Stored data entries
╭──
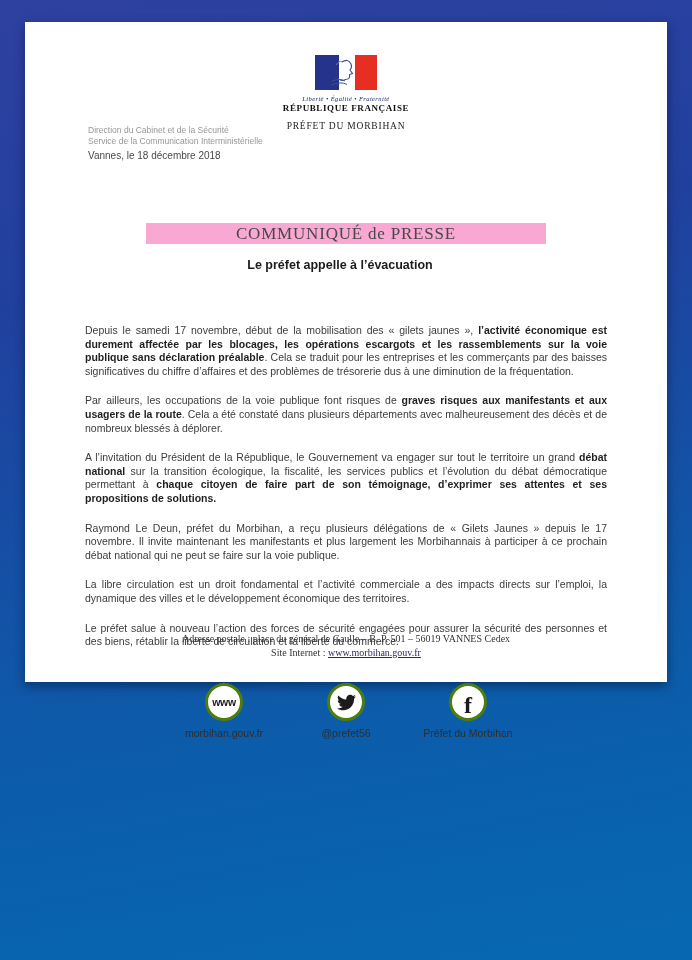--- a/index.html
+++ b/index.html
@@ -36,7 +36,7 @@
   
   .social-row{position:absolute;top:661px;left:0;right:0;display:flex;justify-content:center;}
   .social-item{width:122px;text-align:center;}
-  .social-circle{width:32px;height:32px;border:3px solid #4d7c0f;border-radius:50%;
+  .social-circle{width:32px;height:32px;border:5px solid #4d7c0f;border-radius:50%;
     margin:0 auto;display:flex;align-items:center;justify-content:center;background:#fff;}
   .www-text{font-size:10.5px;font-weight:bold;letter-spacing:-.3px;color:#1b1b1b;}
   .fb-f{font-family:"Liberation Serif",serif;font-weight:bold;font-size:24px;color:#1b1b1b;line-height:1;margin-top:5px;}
╰──
╭──
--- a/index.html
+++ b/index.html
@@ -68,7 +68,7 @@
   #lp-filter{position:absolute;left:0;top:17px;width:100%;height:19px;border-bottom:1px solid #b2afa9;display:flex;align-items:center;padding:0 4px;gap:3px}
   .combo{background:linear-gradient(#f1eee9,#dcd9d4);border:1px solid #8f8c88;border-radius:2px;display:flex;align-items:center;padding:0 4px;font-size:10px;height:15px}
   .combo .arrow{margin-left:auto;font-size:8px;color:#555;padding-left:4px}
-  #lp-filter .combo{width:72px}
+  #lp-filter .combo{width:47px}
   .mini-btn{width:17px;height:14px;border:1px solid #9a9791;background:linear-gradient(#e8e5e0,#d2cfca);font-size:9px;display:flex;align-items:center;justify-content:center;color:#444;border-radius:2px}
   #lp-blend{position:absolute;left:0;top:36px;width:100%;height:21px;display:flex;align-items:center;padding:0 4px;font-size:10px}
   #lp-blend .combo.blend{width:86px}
╰──
## Assigned task
Scan the data above and copy every line with "margin" in it.

## Solution
     margin:0 auto;display:flex;align-items:center;justify-content:center;background:#fff;}
   .fb-f{font-family:"Liberation Serif",serif;font-weight:bold;font-size:24px;color:#1b1b1b;line-height:1;margin-top:5px;}
   .combo .arrow{margin-left:auto;font-size:8px;color:#555;padding-left:4px}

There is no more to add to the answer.